To w zasadzie nie przepis, ale bardziej koncepcja szybkiego lunchu. Zamiast wieprzowiny możemy użyć kurczaka czy wołowiny, wymienić brokuły na kiełki fasoli mung albo pokrojoną w paski paprykę, zamiast soby użyć makaronu udon czy makaronu jajecznego albo po prostu ryżu. To danie jest tak samo szybkie jak i smaczne :) Jeśli wszystko co nam będzie potrzebne mamy pod ręką, przygotowanie lunchu nie powinno zająć więcej niż 20 minut.
Składniki na 4 porcje:
- makaron soba 250g
- 500g mielonej szynki wieprzowej (lub innego mięsa jeśli wolimy)
- 200g brokuła
- 4 jajka
- 1 cebula (około 100g)
- 3 ząbki czosnku (lub według uznania)
- sos sojowy do smaku
- sos rybny (niekoniecznie)
- 3 łyżki oleju
- 2 łyżeczki curry w proszku
- 3cm imbiru lub 1 łyżka mielonego imbiru ze słoiczka
- 1 mała ostra papryczka
- 1 kawałek trawy cytrynowej
- 1 limonka do podania
- natka kolendry i/lub dymka (biała część i szczypior)
- ew. olej sezamowy do skropienia na talerzu (opcjonalnie)

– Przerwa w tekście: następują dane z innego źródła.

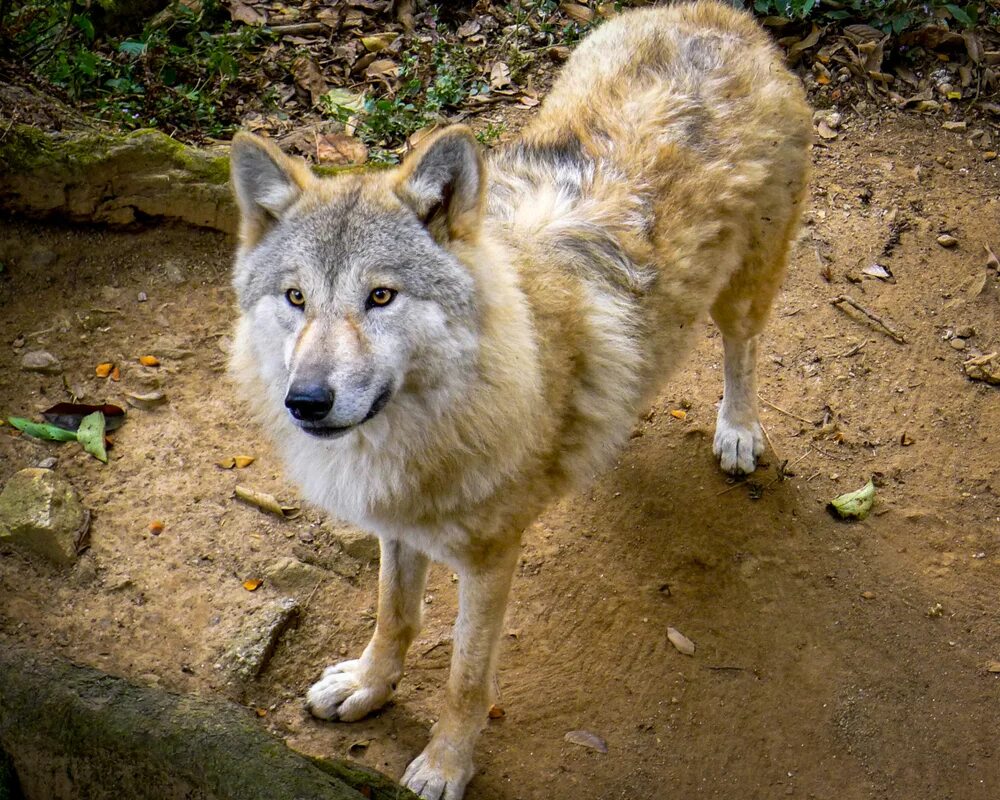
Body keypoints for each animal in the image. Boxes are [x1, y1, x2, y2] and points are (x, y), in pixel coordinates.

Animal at [229, 3, 812, 796]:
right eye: (295, 298)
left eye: (381, 297)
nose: (307, 402)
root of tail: (718, 18)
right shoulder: (397, 527)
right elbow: (394, 617)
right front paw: (369, 687)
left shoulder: (489, 559)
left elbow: (466, 679)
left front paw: (446, 764)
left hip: (745, 289)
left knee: (742, 350)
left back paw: (739, 431)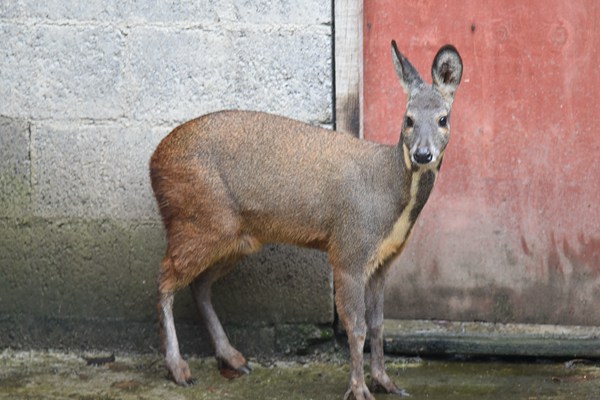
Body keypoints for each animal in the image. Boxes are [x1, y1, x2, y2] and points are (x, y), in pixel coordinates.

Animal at [150, 41, 464, 400]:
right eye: (408, 119)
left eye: (443, 118)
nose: (422, 154)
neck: (388, 193)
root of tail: (153, 162)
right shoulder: (349, 250)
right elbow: (356, 327)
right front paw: (359, 389)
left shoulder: (383, 261)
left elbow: (378, 324)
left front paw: (386, 382)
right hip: (198, 220)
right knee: (164, 280)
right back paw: (179, 369)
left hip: (236, 237)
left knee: (198, 285)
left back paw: (233, 358)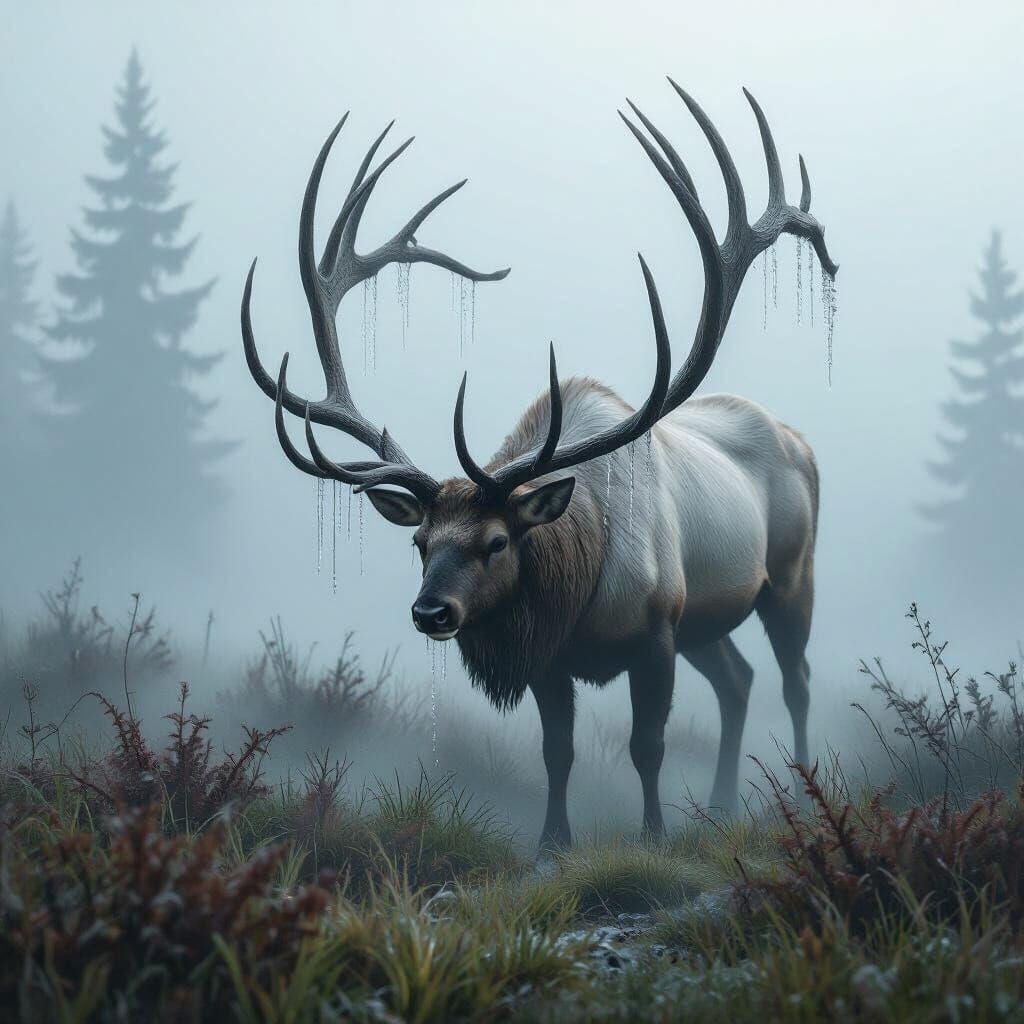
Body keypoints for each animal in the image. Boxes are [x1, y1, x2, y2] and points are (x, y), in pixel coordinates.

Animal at [241, 80, 838, 848]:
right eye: (420, 541)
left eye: (498, 541)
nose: (431, 611)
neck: (584, 581)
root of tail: (800, 440)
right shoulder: (552, 656)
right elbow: (559, 751)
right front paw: (553, 844)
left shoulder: (657, 631)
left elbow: (647, 746)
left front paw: (653, 834)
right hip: (706, 620)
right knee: (738, 681)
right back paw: (723, 804)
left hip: (789, 576)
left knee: (796, 680)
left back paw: (803, 795)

W dużym garnku wstawiamy osoloną wodę do zagotowania. Brokuły dzielimy na małe różyczki, a łodygi kroimy dość drobno, myjemy, zalewamy wrzątkiem na 7-10 minut, odcedzamy. W woku lub na dużej patelni rozgrzewamy 3 łyżki oleju roślinnego, wsypujemy 2 łyżeczki curry, chwilę podsmażamy, wrzucamy posiekaną cebulę i czosnek, imbir pokrojony w cienkie plastry i trawę cytrynową pokrojoną na ok. 5cm kawałki (z trawy usuwamy wierzchnie źdźbła i rozgniatamy ją lekko, by wydobyć soki), smażymy całość kilka minut na średnim ogniu, od czasu do czasu mieszając. Dorzucamy mieloną wieprzowinę i drobno posiekaną papryczkę, zwiększamy ogień, doprawiamy sosem sojowym i ew. rybnym, smażymy, aż mięso zacznie się rumienić, dorzucamy brokuły. Do gotującej się wody wrzucamy makaron soba, gotujemy kilka minut wg instrukcji na opakowaniu. Gotowy makaron odcedzamy i wrzucamy na patelnię, mieszamy i smażymy wszystko razem minutę lub dwie. Na sam koniec wbijamy 4 jajka i delikatnie mieszamy, dopóki jajka się nie zetną. Podajemy posypane natką kolendry i/lub posiekaną dymką. Ja lubię skropić takie danie odrobiną oleju sezamowego. Podajemy z ćwiartką limonki. Smacznego!
Jak ja lubie takie szybkie, orientalne dania! Ratuja mi zycie, kiedy mam doslownie kwadrans na przygotowanie czegos do jedzenia.